Java Timer + Piped Streams
Overview
Embed a debug input handler directly into your Java application using Timer for scheduling and PipedInputStream/PipedOutputStream to mimic standard input without leaving the IDE.
Implementation
Core Concepts
- Timer & TimerTask: Schedule input lines to be written at precise timestamps relative to program launch.
- Piped Streams: Create a thread-safe communication channel between your debug handler and the official input class;
PipedOutputStreamwrites data,PipedInputStreamreads it.
Step-by-Step Setup
- Initialize a connected pair of piped streams:
import java.io.*;
public class Main {
private static final boolean USE_DEBUG_INPUT = true; // Toggle before submission!

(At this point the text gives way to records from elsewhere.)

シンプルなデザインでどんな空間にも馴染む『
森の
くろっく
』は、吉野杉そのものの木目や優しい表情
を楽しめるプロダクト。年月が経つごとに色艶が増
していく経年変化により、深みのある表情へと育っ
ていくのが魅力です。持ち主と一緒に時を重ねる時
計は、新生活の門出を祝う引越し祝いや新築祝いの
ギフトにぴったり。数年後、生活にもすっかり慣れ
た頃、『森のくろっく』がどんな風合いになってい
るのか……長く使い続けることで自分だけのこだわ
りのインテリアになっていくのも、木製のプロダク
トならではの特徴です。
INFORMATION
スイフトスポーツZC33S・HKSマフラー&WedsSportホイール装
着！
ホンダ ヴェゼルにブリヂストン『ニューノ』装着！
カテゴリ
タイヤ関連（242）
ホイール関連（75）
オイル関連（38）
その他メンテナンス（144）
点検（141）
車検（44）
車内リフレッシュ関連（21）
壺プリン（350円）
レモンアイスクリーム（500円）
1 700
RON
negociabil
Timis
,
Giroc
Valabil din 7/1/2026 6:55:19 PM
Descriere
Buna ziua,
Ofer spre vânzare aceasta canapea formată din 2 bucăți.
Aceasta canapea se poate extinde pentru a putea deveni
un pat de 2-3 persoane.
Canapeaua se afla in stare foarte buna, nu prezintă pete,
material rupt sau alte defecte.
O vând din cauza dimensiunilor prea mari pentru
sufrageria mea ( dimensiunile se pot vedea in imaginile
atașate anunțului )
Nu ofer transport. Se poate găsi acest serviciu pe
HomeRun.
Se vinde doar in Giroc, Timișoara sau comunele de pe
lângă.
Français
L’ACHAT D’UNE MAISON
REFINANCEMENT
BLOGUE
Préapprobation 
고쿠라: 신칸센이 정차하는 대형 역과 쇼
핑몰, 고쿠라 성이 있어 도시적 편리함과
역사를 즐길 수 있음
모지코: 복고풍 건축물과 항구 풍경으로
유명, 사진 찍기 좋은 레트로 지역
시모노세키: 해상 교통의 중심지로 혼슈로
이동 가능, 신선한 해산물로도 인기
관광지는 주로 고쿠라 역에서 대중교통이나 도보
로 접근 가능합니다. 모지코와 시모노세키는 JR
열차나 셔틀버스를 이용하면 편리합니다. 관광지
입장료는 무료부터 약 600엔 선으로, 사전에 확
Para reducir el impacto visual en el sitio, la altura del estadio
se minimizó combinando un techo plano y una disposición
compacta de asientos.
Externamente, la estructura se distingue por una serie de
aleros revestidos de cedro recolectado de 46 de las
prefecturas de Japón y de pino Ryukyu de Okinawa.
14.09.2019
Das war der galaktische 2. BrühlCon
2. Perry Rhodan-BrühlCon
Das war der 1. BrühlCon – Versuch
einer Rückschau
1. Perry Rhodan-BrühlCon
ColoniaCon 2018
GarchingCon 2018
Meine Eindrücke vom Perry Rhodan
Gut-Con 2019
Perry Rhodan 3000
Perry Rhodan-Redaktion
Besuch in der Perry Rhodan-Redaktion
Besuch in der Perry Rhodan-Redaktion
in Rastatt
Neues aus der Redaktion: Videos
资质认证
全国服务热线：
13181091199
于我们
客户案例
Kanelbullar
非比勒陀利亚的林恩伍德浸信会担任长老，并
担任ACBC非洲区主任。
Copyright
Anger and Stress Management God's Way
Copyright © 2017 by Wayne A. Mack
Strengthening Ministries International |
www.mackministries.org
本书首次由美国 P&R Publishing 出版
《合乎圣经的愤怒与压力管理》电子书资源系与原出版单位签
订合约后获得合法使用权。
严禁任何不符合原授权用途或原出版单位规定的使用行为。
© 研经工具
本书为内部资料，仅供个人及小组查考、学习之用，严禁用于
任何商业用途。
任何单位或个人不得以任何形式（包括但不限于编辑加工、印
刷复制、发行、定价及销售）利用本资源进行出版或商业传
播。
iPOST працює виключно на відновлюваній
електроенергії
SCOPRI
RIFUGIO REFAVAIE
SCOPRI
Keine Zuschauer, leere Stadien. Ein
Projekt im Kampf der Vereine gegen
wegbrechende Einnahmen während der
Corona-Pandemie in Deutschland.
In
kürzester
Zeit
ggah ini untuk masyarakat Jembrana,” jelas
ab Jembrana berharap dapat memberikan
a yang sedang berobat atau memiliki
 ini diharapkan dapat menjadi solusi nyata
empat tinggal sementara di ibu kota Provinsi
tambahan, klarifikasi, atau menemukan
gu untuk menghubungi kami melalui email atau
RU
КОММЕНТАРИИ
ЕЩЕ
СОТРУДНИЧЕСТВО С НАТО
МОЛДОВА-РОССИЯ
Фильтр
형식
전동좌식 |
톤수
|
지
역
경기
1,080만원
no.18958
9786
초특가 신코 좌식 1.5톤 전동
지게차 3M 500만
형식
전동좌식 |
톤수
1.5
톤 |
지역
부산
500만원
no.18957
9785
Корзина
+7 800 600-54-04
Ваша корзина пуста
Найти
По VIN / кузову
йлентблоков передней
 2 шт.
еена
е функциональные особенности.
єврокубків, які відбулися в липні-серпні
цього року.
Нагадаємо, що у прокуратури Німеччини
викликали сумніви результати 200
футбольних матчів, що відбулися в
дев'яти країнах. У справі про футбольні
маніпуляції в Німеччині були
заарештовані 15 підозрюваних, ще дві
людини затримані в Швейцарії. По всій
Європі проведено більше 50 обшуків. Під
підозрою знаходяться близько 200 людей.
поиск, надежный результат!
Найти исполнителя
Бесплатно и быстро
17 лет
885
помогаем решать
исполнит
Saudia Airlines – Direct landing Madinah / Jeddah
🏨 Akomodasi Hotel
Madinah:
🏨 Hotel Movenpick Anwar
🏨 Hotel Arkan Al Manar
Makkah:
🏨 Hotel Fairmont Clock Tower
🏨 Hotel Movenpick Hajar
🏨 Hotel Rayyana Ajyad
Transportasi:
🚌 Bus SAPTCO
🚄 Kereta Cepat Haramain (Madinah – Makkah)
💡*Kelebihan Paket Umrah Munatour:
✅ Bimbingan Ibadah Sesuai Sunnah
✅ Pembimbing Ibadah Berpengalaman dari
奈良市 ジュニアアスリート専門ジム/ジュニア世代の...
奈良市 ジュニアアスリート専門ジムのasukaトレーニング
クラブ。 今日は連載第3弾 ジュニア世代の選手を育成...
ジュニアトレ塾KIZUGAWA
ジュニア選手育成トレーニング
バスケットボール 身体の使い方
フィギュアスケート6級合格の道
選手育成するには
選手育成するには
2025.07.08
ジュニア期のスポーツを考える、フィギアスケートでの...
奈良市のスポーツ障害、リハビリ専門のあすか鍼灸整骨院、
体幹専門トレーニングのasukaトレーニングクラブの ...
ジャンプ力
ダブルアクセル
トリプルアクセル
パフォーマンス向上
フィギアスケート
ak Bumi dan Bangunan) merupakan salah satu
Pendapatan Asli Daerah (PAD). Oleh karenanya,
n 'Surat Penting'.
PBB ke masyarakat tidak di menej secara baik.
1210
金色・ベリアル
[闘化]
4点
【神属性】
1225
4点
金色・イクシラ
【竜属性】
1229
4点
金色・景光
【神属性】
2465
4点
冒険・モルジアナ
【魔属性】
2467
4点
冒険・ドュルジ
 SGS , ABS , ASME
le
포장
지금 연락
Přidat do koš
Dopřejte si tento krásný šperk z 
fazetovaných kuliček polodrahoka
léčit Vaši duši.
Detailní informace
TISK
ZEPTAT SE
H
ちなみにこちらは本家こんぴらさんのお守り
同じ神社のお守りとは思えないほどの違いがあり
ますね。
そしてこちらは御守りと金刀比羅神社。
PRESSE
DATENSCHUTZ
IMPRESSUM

public static void main(String[] args) throws IOException {
PipedInputStream debugIn = new PipedInputStream();
PipedOutputStream debugOut = new PipedOutputStream(debugIn);
ElevatorInput inputSource;
if (USE_DEBUG_INPUT) {
inputSource = new ElevatorInput(debugIn);
new Thread(new DebugInputFeeder(debugOut)).start();
} else {
inputSource = new ElevatorInput(System.in);
}
// Start main application threads with inputSource
}
}
- Create the
DebugInputFeederclass to parse timestamped input and schedule writes:
import java.util.*;
import java.util.regex.*;
public class DebugInputFeeder implements Runnable {
private static final Pattern TIMESTAMP_PATTERN = Pattern.compile("^\\[(\\d+(?:\\.\\d+)?)\\](.*)$");
private final OutputStream targetStream;
public DebugInputFeeder(OutputStream stream) {
this.targetStream = stream;
}
@Override
public void run() {
Timer scheduler = new Timer("Debug-Input-Timer", true);
long programStart = System.currentTimeMillis();
List<TimerTask> cleanupTasks = new ArrayList<>();
try (Scanner fileScanner = new Scanner(System.in)) {
while (fileScanner.hasNextLine()) {
String rawLine = fileScanner.nextLine().trim();
if (rawLine.isEmpty()) continue;
Matcher matcher = TIMESTAMP_PATTERN.matcher(rawLine);
if (!matcher.matches()) continue;
double offsetSec = Double.parseDouble(matcher.group(1));
long offsetMs = (long) (offsetSec * 1000);
String payload = matcher.group(2).trim() + "\n";
TimerTask writeTask = new TimerTask() {
@Override
public void run() {
try {
targetStream.write(payload.getBytes());
targetStream.flush();
} catch (IOException e) {
throw new UncheckedIOException(e);
}
}
};
scheduler.schedule(writeTask, new Date(programStart + offsetMs));
cleanupTasks.add(writeTask);
}
}
// Schedule cleanup after the last payload
if (!cleanupTasks.isEmpty()) {
TimerTask lastTask = cleanupTasks.get(cleanupTasks.size() - 1);
scheduler.schedule(new TimerTask() {
@Override
public void run() {
try {
targetStream.close();
} catch (IOException e) {
throw new UncheckedIOException(e);
}
scheduler.cancel();
}
}, new Date(programStart + 2000)); // Add extra buffer
}
}
}
- Configure IDE input redirection (e.g., IntelliJ IDEA: Run → Edit Configurations → Modify options → Redirect input from file).
Test Input Format (Regex-Enhanced)
[0.0]InitializeSystem
[1.2]1-FROM-1-TO-10
[2.7]2-FROM-5-TO-2
[4.0]Terminate
Tradeoffs
Pros: Full IDE debugging suport, works with both direct file input and stdin, no external binaries needed. Cons: Requires adding debug-only code to your project (toggle the switch off before submission!). Recommendation: Ideal for iterative development and breakpoint debugging.